WHAT ELSE - N2 is better than N

Europe/Rome
Room Majorana (LNGS)

Room Majorana

LNGS

INFN - Laboratori Nazionali del Gran Sasso Via Giovanni Acitelli 22 Assergi, L'Aquila Italy
Marcello Messina (Istituto Nazionale di Fisica Nucleare)
Description

What Else – N2 is better than N

Exploiting Coherent Effects in Neutrino and Dark Matter Interactions

 The detection of neutrinos and dark matter remains one of the foremost challenges in modern physics, owing to their extremely small interaction cross sections.

In the era of high-precision measurements, the ability to accumulate large event statistics has become increasingly critical. Exploiting coherent effects in neutrino interactions offers a promising avenue to enhance event rates and achieve the statistical sensitivity required to measure, for instance, the Cosmological Neutrino Background (CNB). Meanwhile, continuous advances in quantum technologies are paving the way for the coherent control of macroscopic quantum states involving a large number N of atoms or molecules.
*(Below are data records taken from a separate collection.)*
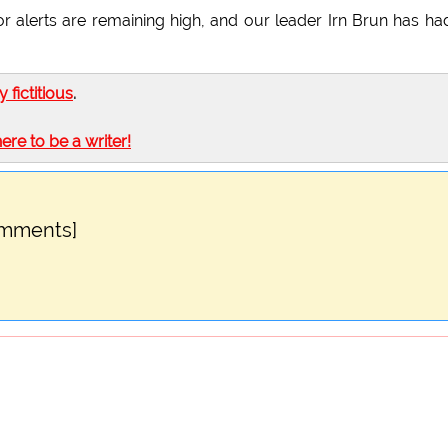
r alerts are remaining high, and our leader Irn Brun has ha
ly fictitious
.
here to be a writer!
omments]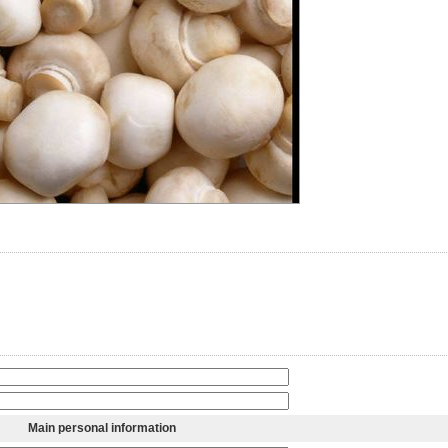
Main personal information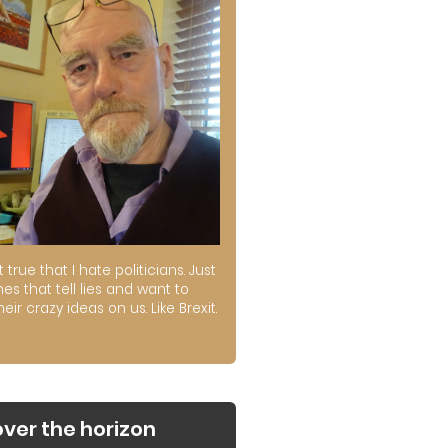
ot true that I hate politicians. Just
es that tell lies and want to
their crazy ideas on us. Like Brexit.
over the horizon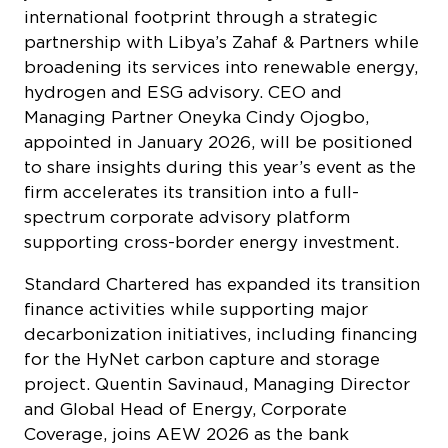
international footprint through a strategic
partnership with Libya’s Zahaf & Partners while
broadening its services into renewable energy,
hydrogen and ESG advisory. CEO and
Managing Partner Oneyka Cindy Ojogbo,
appointed in January 2026, will be positioned
to share insights during this year’s event as the
firm accelerates its transition into a full-
spectrum corporate advisory platform
supporting cross-border energy investment.
Standard Chartered has expanded its transition
finance activities while supporting major
decarbonization initiatives, including financing
for the HyNet carbon capture and storage
project. Quentin Savinaud, Managing Director
and Global Head of Energy, Corporate
Coverage, joins AEW 2026 as the bank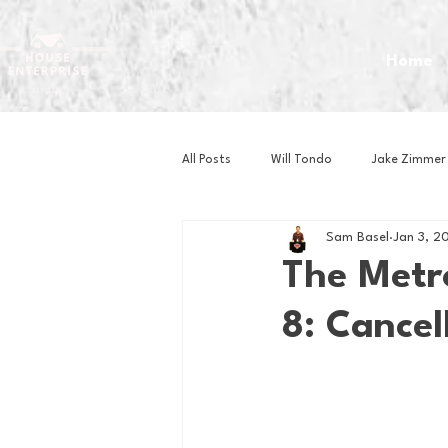
Home
All Posts
Will Tondo
Jake Zimmer
Sam Basel
Jan 3, 2
Zach Mastrianni
Om Brown
The Metro
8: Cancel
Baseball
Basketball
Book 
Gaming
Golf
Hockey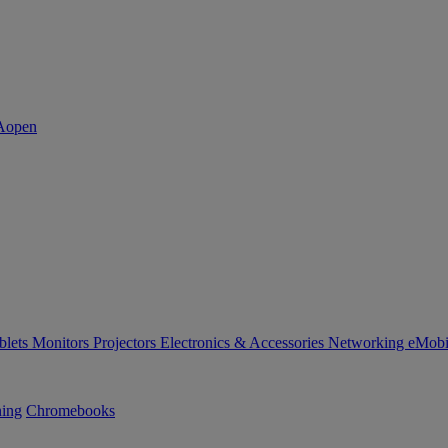
blets
Monitors
Projectors
Electronics & Accessories
Networking
eMobi
ning
Chromebooks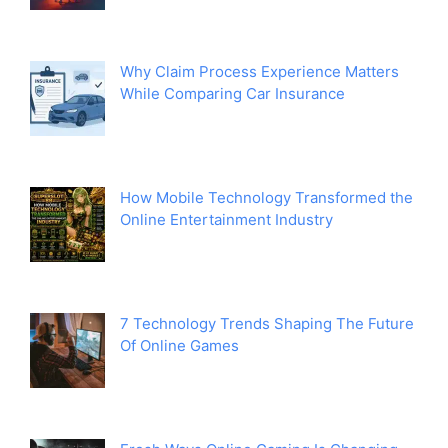
Why Claim Process Experience Matters
While Comparing Car Insurance
How Mobile Technology Transformed the
Online Entertainment Industry
7 Technology Trends Shaping The Future
Of Online Games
This one-day workshop will bring together experts to review the theoretical foundations of coherent interactions and to explore innovative experimental strategies aimed at harnessing this phenomenon for CNB and DM detections.
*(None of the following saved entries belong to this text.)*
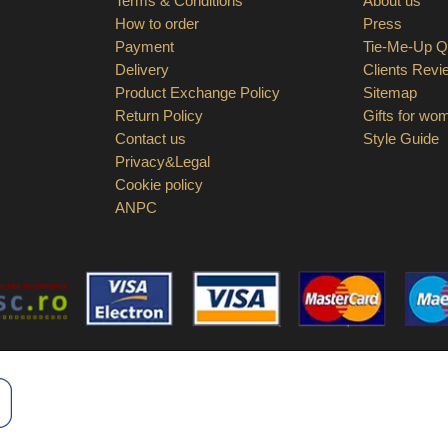
Terms & Conditions
About us
How to order
Press
Payment
Tie-Me-Up Qu
Delivery
Clients Revi
Product Exchange Policy
Sitemap
Return Policy
Gifts for wo
Contact us
Style Guide
Privacy&Legal
Cookie policy
ANPC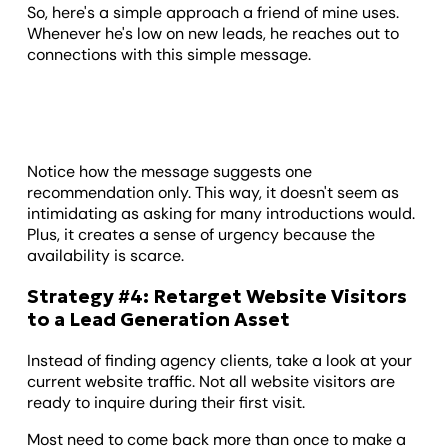
So, here's a simple approach a friend of mine uses.
Whenever he's low on new leads, he reaches out to
connections with this simple message.
Notice how the message suggests one
recommendation only. This way, it doesn't seem as
intimidating as asking for many introductions would.
Plus, it creates a sense of urgency because the
availability is scarce.
Strategy #4: Retarget Website Visitors
to a Lead Generation Asset
Instead of finding agency clients, take a look at your
current website traffic. Not all website visitors are
ready to inquire during their first visit.
Most need to come back more than once to make a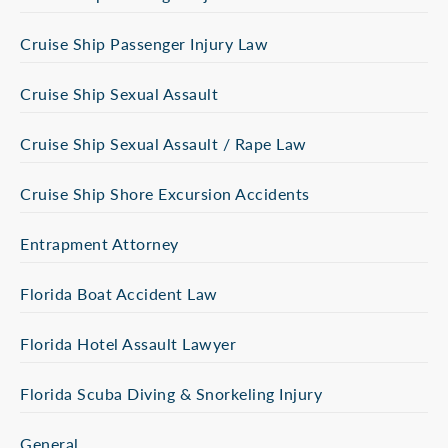
Cruise Ship Passenger Injury Law
Cruise Ship Sexual Assault
Cruise Ship Sexual Assault / Rape Law
Cruise Ship Shore Excursion Accidents
Entrapment Attorney
Florida Boat Accident Law
Florida Hotel Assault Lawyer
Florida Scuba Diving & Snorkeling Injury
General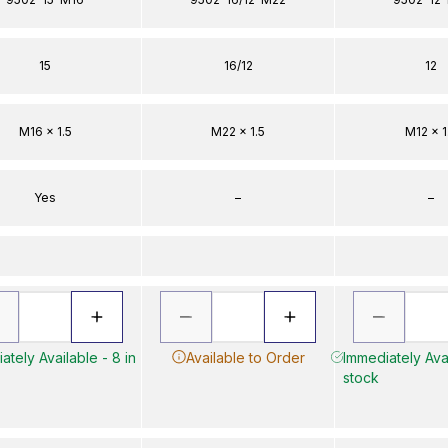
15
16/12
12
M16 x 1.5
M22 x 1.5
M12 x 1
Yes
–
–
ately Available - 8 in
Available to Order
Immediately Avai
stock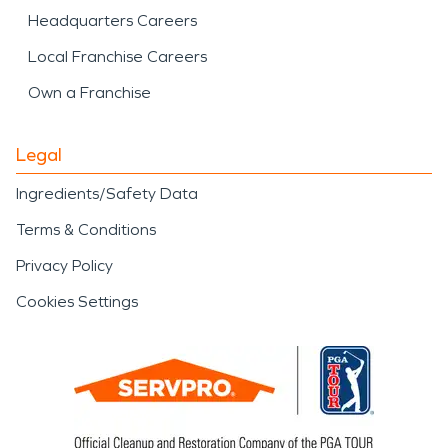
Headquarters Careers
Local Franchise Careers
Own a Franchise
Legal
Ingredients/Safety Data
Terms & Conditions
Privacy Policy
Cookies Settings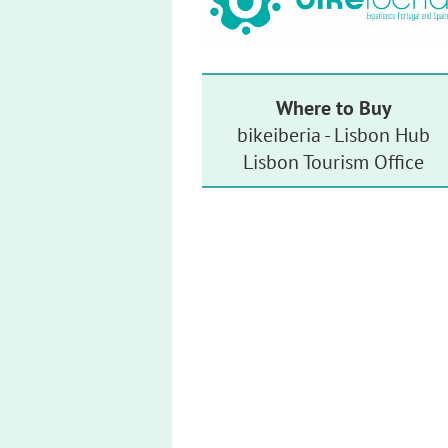
Where to Buy
bikeiberia - Lisbon Hub
Lisbon Tourism Office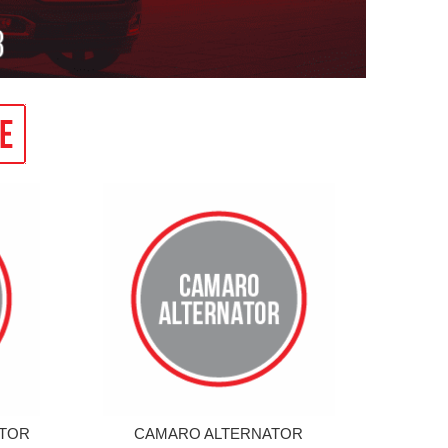
ATOR
CAMARO ALTERNATOR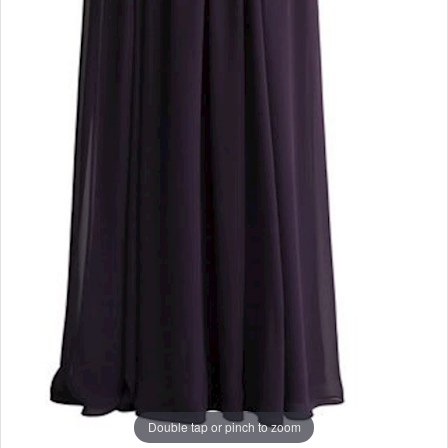
Double tap or pinch to zoom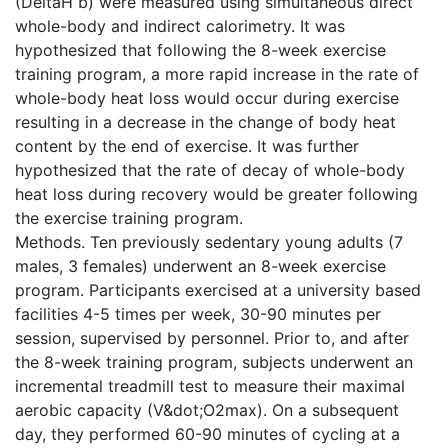
(DeltaH b) were measured using simultaneous direct
whole-body and indirect calorimetry. It was
hypothesized that following the 8-week exercise
training program, a more rapid increase in the rate of
whole-body heat loss would occur during exercise
resulting in a decrease in the change of body heat
content by the end of exercise. It was further
hypothesized that the rate of decay of whole-body
heat loss during recovery would be greater following
the exercise training program.
Methods. Ten previously sedentary young adults (7
males, 3 females) underwent an 8-week exercise
program. Participants exercised at a university based
facilities 4-5 times per week, 30-90 minutes per
session, supervised by personnel. Prior to, and after
the 8-week training program, subjects underwent an
incremental treadmill test to measure their maximal
aerobic capacity (V&dot;O2max). On a subsequent
day, they performed 60-90 minutes of cycling at a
The program will include invited talks and discussion sessions, fostering collaboration between theorists and experimentalists working in this rapidly evolving field.

Participation is open to researchers and students interested in neutrino physics, dark matter detection, and related areas.

 

IMPORTANT
The event will be in person. It is mandatory to pre-register in order to attend. Registration form will be available up to and including May 11, 2026 (see top-left menu or the button "Register now" here below). 



 

Registration
REGISTRATION FORM
Participants
    • 1
      Introduction to the Physics of Coherent interactions
      Speaker: Angelo Esposito (Istituto Nazionale di Fisica Nucleare)
    • 10:30
      Coffee break
    • 2
      Superradiant interactions of cosmic relics

      Cosmic relics such as the cosmic neutrino background (CνB) are among the most compelling predictions of modern cosmology, yet they remain undetected because their interactions with ordinary matter are extraordinarily weak — a 10-cm detector would expect far less than one event over the age of the universe. I will describe a new approach in which macroscopic targets, such as spin ensembles familiar from NMR, prepared in easy to achieve quantum states can respond collectively to these tiny signals. In this regime, interactions are superradiantly enhanced, with rates scaling as the square of the number of particles in the target, boosting relic neutrino signals to the Hz level.
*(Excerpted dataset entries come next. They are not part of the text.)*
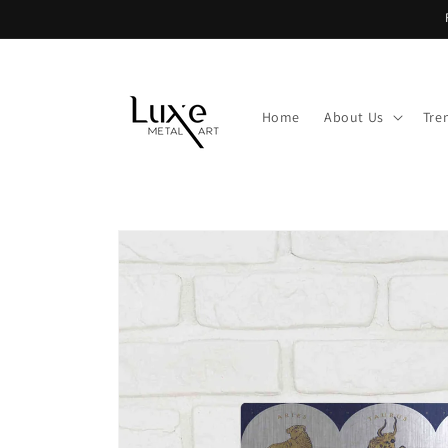
Skip to
content
Home
About Us
Tre
Skip to
product
information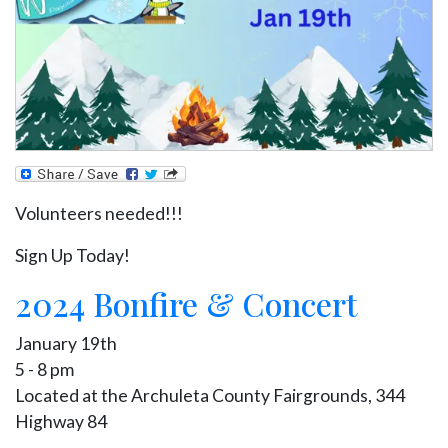
Volunteers needed!!!
Sign Up Today!
2024 Bonfire & Concert
January 19th
5 - 8 pm
Located at the Archuleta County Fairgrounds, 344
Highway 84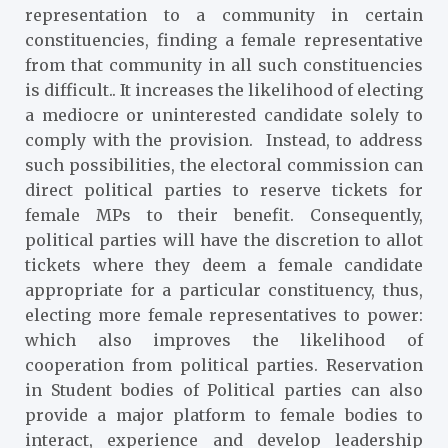
representation to a community in certain
constituencies, finding a female representative
from that community in all such constituencies
is difficult.. It increases the likelihood of electing
a mediocre or uninterested candidate solely to
comply with the provision. Instead, to address
such possibilities, the electoral commission can
direct political parties to reserve tickets for
female MPs to their benefit. Consequently,
political parties will have the discretion to allot
tickets where they deem a female candidate
appropriate for a particular constituency, thus,
electing more female representatives to power:
which also improves the likelihood of
cooperation from political parties. Reservation
in Student bodies of Political parties can also
provide a major platform to female bodies to
interact, experience and develop leadership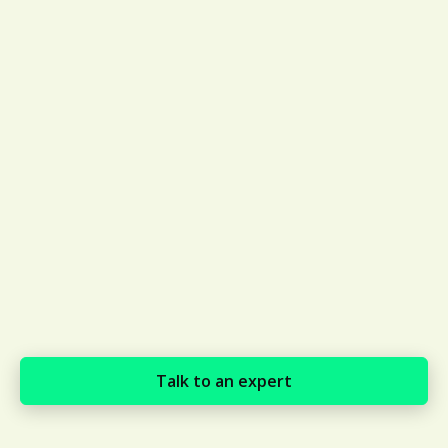
Talk to an expert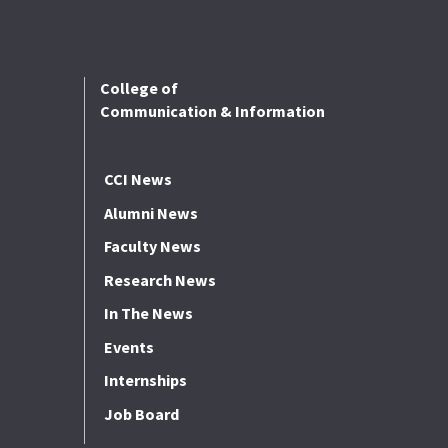
College of
Communication & Information
CCI News
Alumni News
Faculty News
Research News
In The News
Events
Internships
Job Board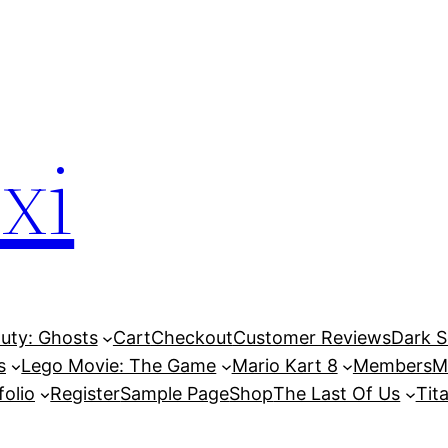
xi
Duty: Ghosts
Cart
Checkout
Customer Reviews
Dark So
s
Lego Movie: The Game
Mario Kart 8
Members
M
folio
Register
Sample Page
Shop
The Last Of Us
Tita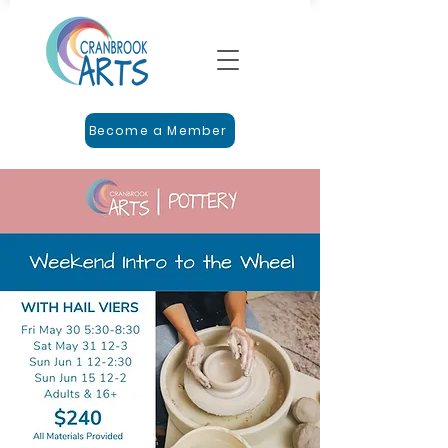
Become a Member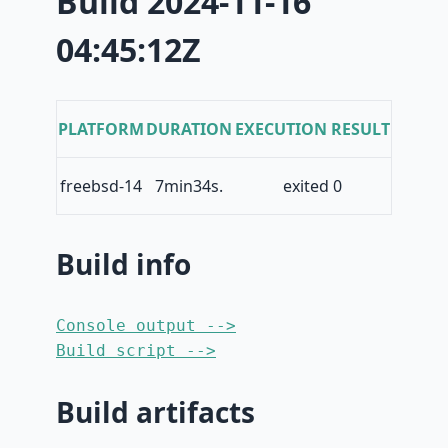
Build 2024-11-16
04:45:12Z
PLATFORM
DURATION
EXECUTION RESULT
freebsd-14
7min34s.
exited 0
Build info
Console output -->
Build script -->
Build artifacts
      I will discuss the broader implications for detecting relic neutrinos, axion and dark-photon dark matter, and explain why neutron beams incident on tabletop systems based on NMR techniques provide a natural testing ground. Finally, I will argue that these interactions appear not as conventional energy deposits but as correlated noise, pointing toward new detection strategies rooted in quantum measurement science.

      Speaker: Asimina Arvanitaki (Perimeter Insitute)
    • 3
      Discussion
    • 13:30
      Lunch break
    • 4
      Superradiant Neutrino Sources

      Many analogies exist between neutrino physics and optics because the neutrino is a nearly massless particle whose feeble environmental interactions permit coherent quantum effects. However, it is only relatively recently that we have begun to explore the potential of quantum phenomena in neutrino physics, with neutrino oscillations and coherent elastic neutrino-nucleus scattering as prominent examples. Superradiance — which emerges from collective spontaneous emission in optically pumped gases — may also have a parallel counterpart in neutrino physics.In my talk, I will discuss some of these analogies and introduce a new — and highly speculative — concept of superradiant neutrino emission from a radioactive Bose-Einstein condensate, which could form the basis for a superradiant neutrino laser.

      Speaker: Benjamin Jones (University of Texas at Arlington & University of Manchester)
    • 5
      Experimental Investigation of Macroscopically Coherent States in Optically Excited Erbium-Doped Crystals

      We report the experimental observation and characterization of
      macroscopically coherent states involving several 10¹² erbium ions in
      cryogenically cooled crystals. These states emerge spontaneously from an
      optically excited population of 10¹⁵ ions, coupled solely through
      their own near-infrared emission. The synchronization of the ions'
      dipoles accelerates their radiative decay by up to a million times,
      producing a powerful burst of coherent emission. Our results reveal the
      dynamics of large-scale coherent phenomena in solid-state ensembles and
      open new perspectives for exploiting such coherent states to enhance the
      rate of extremely rare processes through cooperative behavior.